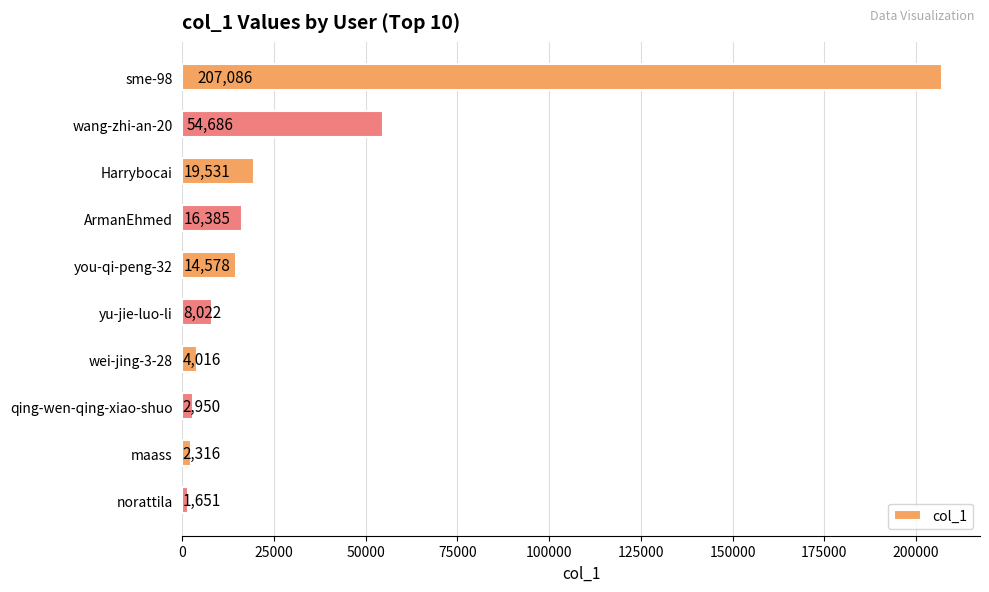

What is the difference between the second highest and second lowest values?

52370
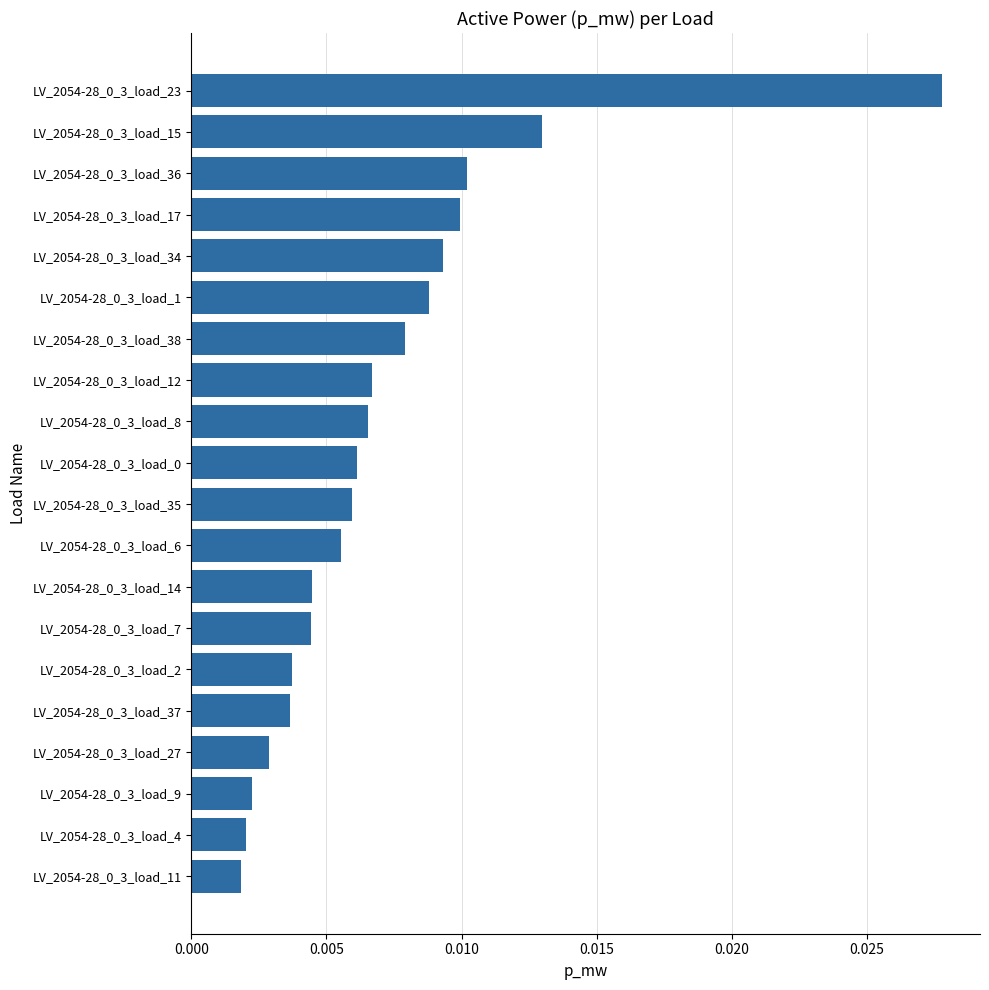

How many bars are there in total?

20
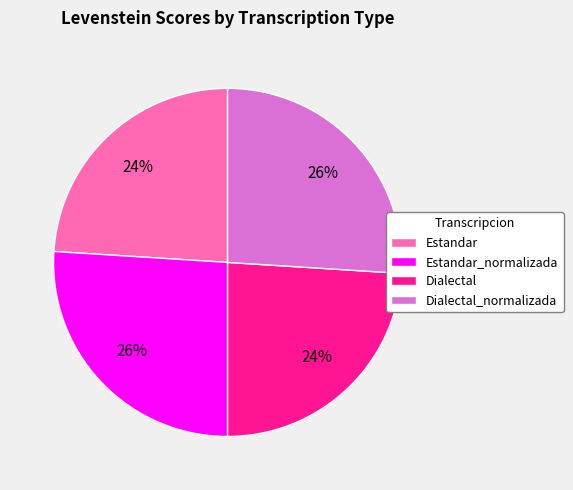

To the nearest percent, what percentage of the pie is Estandar_normalizada?

26%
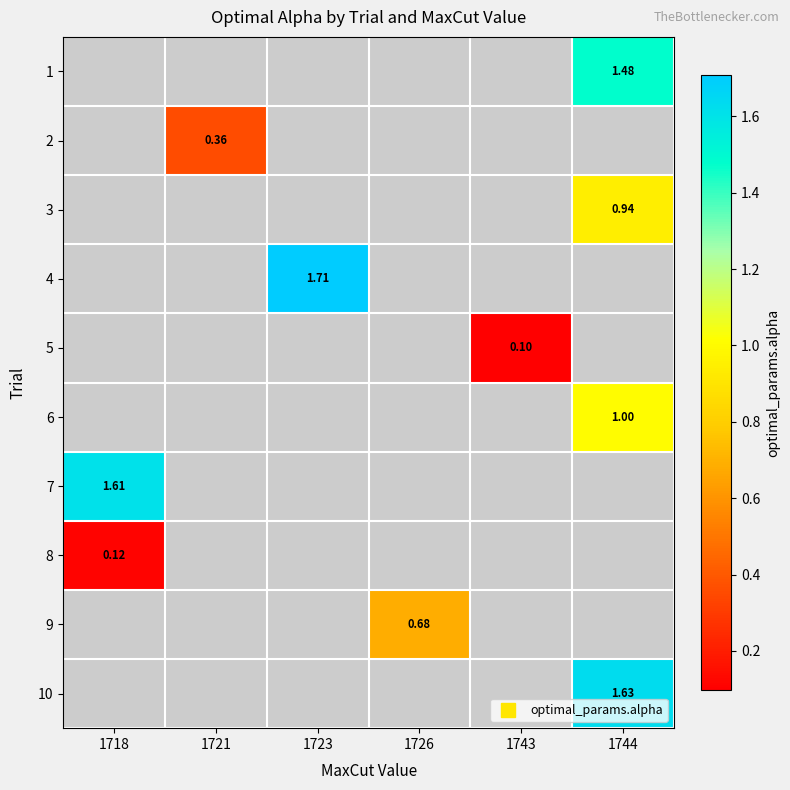

Is the value of row_4 at 1721 greater than the value of row_2 at 1718?

No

────────────────────

Format the items above as a JSON list of strings with one string per line, leaving out blank lines and the picture lines.

[
  "What is the difference between the second highest and second lowest values?",
  "52370",
  "How many bars are there in total?",
  "20",
  "To the nearest percent, what percentage of the pie is Estandar_normalizada?",
  "26%",
  "Is the value of row_4 at 1721 greater than the value of row_2 at 1718?",
  "No"
]